Data records START

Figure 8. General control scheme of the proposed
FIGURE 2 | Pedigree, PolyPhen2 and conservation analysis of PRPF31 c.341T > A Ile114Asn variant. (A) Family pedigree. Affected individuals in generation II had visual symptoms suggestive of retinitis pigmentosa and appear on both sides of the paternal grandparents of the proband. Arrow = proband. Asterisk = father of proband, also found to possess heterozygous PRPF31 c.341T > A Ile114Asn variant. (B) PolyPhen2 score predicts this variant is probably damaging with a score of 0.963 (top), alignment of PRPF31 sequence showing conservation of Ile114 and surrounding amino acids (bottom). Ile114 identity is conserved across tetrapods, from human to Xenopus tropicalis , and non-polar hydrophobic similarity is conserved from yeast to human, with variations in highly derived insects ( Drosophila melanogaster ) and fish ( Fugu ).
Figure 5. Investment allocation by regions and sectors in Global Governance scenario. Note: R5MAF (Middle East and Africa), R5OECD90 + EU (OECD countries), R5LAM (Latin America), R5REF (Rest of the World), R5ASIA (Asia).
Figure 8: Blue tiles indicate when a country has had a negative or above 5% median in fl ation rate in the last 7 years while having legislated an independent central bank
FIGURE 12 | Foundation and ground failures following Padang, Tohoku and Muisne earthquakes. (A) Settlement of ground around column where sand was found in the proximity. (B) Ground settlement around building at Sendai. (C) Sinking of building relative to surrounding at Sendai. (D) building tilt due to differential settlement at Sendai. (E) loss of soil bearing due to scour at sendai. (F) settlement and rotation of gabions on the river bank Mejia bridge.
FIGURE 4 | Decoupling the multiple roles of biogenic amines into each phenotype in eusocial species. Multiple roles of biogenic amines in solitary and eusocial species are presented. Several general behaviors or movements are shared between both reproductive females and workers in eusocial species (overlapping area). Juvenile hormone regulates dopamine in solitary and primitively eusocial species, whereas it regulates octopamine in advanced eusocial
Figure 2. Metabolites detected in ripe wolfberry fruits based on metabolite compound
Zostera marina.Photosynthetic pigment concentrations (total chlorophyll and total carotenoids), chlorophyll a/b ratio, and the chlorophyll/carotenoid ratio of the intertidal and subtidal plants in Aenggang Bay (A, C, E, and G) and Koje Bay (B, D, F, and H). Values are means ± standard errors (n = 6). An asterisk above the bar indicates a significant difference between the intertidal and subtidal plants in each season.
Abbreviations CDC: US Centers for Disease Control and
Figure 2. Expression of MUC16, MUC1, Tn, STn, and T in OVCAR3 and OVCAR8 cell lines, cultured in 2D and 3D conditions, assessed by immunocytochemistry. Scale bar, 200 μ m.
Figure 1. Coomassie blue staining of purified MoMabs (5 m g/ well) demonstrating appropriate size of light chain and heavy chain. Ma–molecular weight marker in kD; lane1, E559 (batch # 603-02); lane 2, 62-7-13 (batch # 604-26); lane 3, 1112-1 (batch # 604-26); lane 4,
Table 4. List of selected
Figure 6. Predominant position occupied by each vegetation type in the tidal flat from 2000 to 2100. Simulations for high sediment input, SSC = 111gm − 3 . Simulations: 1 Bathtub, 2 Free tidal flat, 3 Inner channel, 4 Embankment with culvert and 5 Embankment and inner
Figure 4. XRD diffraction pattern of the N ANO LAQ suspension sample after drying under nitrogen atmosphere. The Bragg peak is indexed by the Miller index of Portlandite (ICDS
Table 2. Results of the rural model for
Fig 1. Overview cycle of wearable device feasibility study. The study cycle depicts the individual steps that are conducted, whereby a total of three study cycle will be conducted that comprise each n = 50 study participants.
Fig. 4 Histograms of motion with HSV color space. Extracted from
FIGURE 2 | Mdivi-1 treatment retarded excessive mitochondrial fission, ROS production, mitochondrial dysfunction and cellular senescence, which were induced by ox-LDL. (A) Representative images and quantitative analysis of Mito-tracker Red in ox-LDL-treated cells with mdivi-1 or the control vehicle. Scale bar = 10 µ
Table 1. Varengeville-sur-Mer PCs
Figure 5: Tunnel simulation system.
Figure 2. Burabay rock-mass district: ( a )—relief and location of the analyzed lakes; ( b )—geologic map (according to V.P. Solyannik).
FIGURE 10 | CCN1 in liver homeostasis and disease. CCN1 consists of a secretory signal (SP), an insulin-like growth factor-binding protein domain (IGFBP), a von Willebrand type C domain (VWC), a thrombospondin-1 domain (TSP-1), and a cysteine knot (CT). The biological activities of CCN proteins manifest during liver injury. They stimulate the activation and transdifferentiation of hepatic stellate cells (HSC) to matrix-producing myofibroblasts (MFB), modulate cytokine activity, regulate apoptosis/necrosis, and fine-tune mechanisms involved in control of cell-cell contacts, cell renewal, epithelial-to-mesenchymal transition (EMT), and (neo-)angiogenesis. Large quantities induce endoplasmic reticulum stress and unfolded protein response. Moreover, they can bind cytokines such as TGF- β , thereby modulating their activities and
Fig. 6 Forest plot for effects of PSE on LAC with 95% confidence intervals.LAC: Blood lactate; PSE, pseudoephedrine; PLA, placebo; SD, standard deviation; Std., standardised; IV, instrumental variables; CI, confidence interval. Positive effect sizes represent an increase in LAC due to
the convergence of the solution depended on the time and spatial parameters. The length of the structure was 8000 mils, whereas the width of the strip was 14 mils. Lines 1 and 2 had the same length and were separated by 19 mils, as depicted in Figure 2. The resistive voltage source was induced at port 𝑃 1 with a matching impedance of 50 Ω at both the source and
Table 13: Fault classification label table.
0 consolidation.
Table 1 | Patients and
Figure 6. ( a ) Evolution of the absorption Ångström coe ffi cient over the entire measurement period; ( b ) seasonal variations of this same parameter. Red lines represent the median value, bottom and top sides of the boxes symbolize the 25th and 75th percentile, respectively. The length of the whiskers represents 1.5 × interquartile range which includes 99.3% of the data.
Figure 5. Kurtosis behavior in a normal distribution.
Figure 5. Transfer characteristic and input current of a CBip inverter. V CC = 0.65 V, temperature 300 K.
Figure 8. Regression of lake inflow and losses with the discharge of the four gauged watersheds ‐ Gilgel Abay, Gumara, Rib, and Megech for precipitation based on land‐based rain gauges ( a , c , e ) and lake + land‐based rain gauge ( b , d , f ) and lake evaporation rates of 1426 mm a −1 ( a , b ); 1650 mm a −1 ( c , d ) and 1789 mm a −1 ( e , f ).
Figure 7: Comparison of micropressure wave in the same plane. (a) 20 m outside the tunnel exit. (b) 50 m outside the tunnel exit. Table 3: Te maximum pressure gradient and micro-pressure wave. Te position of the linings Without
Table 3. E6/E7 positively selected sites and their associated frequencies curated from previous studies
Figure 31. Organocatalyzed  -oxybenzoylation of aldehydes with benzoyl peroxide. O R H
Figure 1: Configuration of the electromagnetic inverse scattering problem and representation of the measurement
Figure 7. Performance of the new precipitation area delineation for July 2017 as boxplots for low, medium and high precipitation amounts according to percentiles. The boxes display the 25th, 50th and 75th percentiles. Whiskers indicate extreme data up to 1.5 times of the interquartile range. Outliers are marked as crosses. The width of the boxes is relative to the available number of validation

Data records END

§ Problem description:
Tally the lines of the data that contain the string "input", and report nothing but the tally.

§ Reply:
2